Dataset entries:
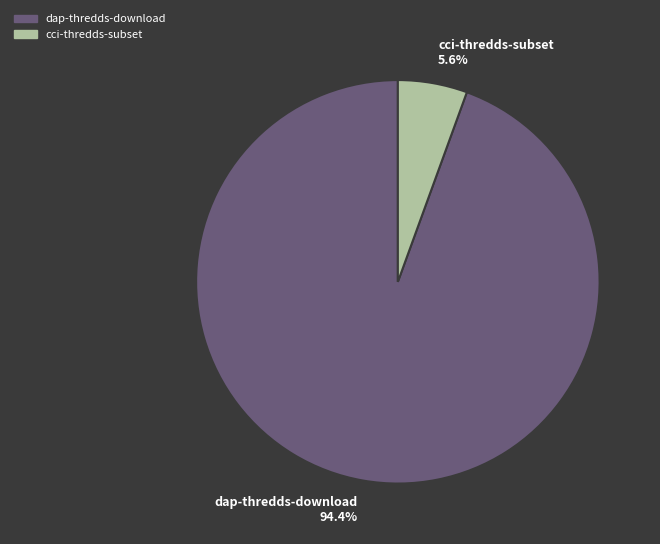

Count the number of slices in the pie.

2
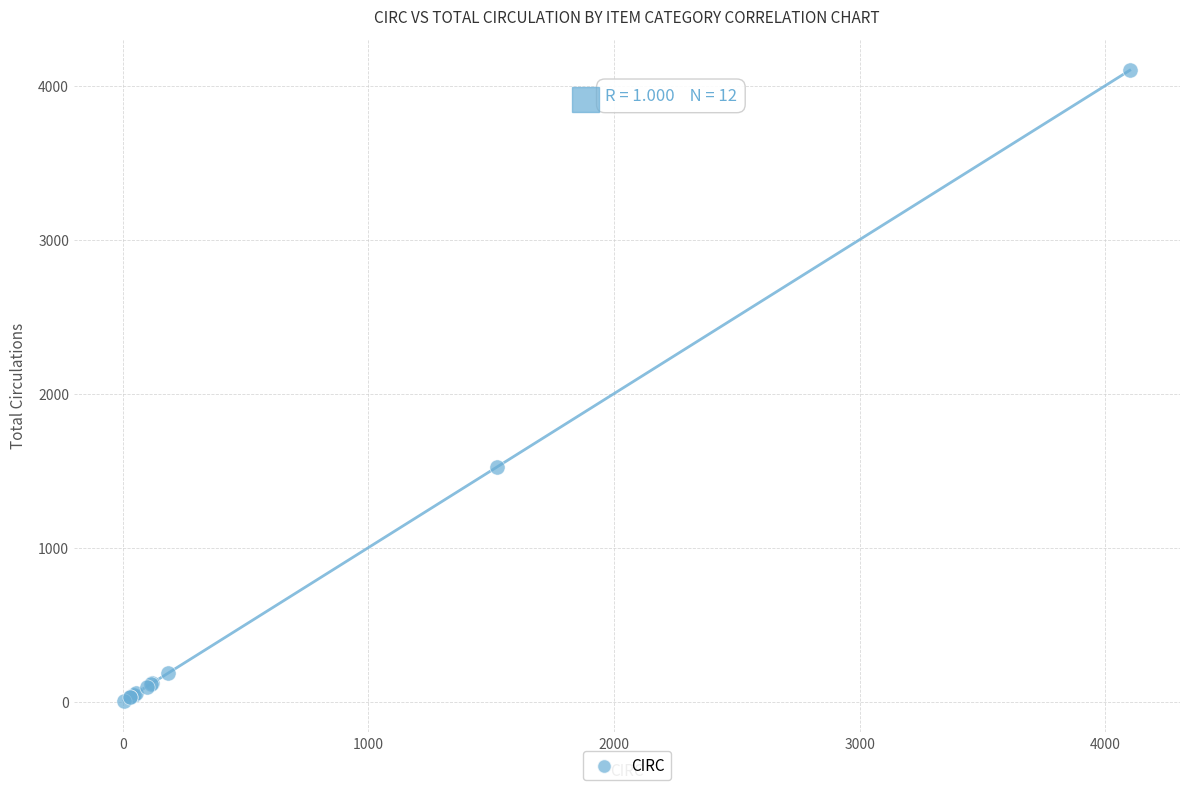

What Y value in the scatter plot is closest to 2052?

1522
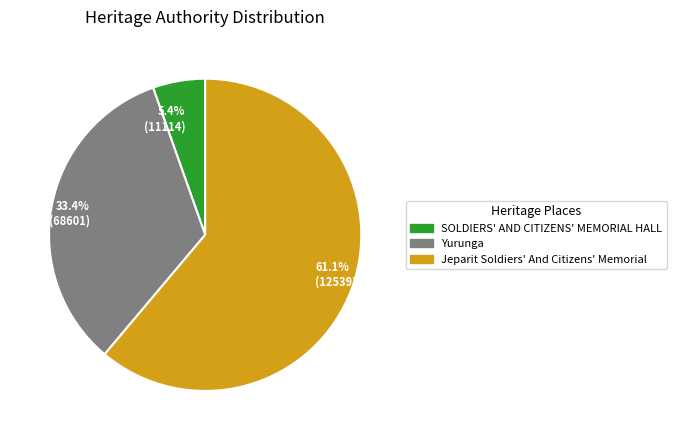

What percentage is NOT represented by 33.4% (68601)?

66.6%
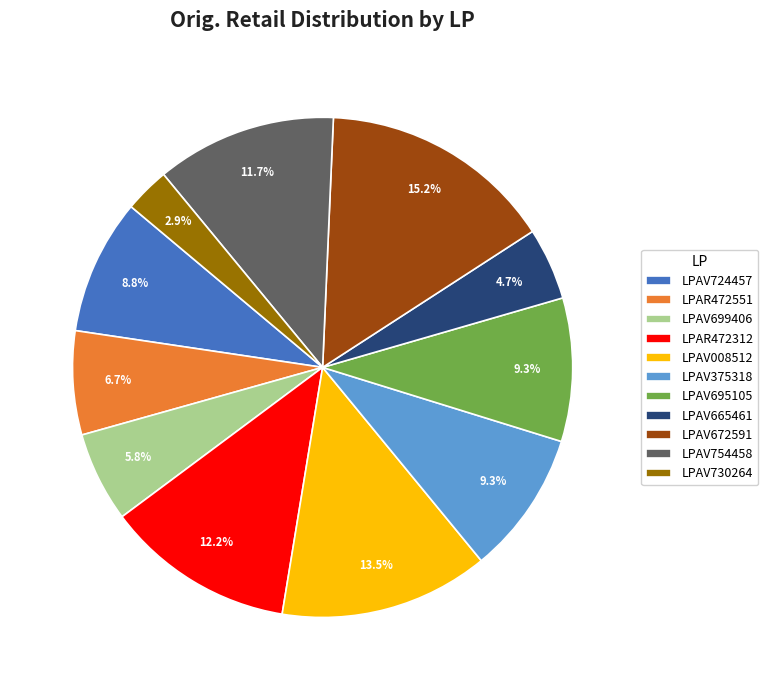

Which category has the biggest portion of the pie?

LPAV672591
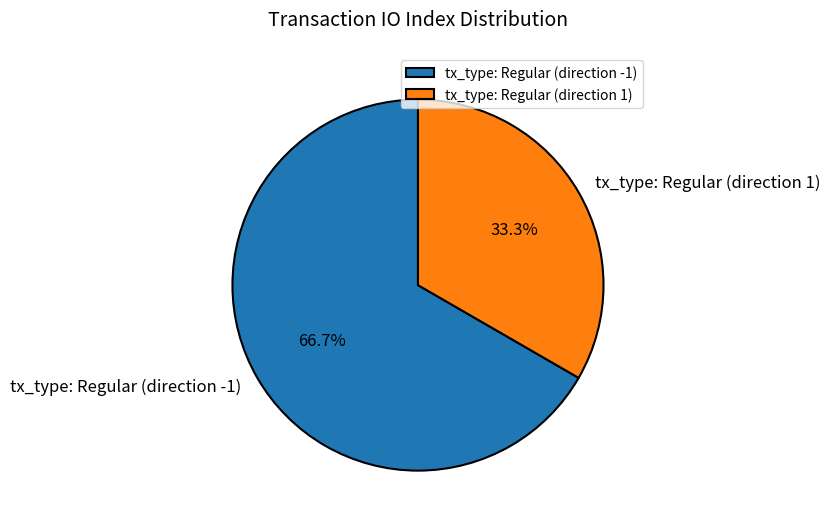

Approximately how many times larger is the value at tx_type: Regular (direction 1) compared to tx_type: Regular (direction -1)?

0.5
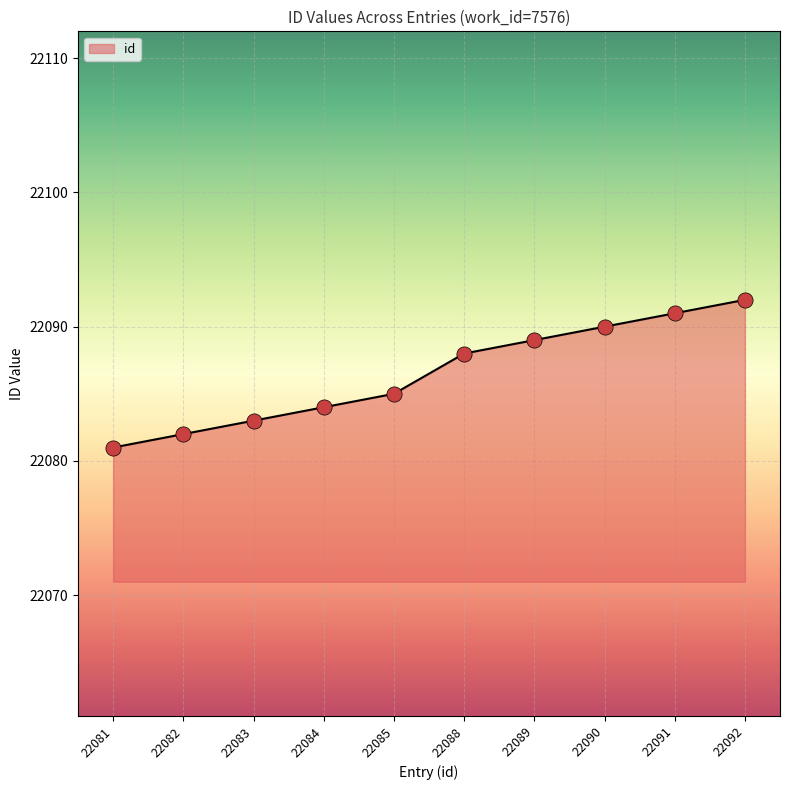

Approximately how many times larger is the value at 22081 compared to 22090?

1.0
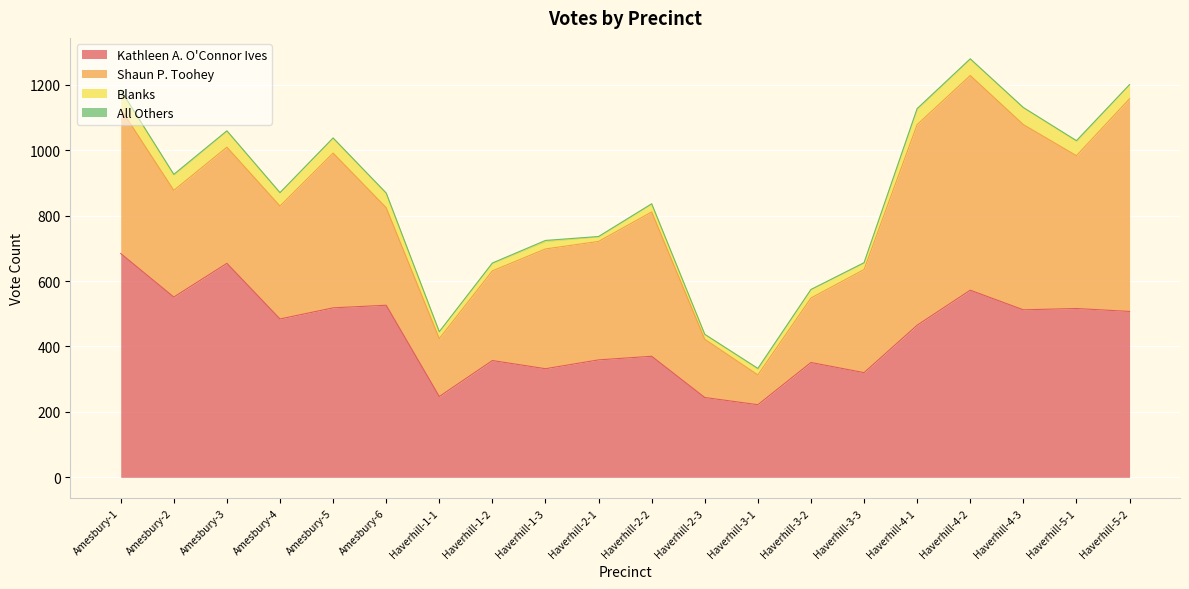

Count the number of categories in the chart.

20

REQUEST: Please rewrite everything from the line containing "Approximately how many times larger is the value at 22081" down to the end of the listing, swapping "categories" for "groups" and keeping all else unchanged. Leave out the pictures.

FINAL ANSWER:
Approximately how many times larger is the value at 22081 compared to 22090?

1.0

Count the number of groups in the chart.

20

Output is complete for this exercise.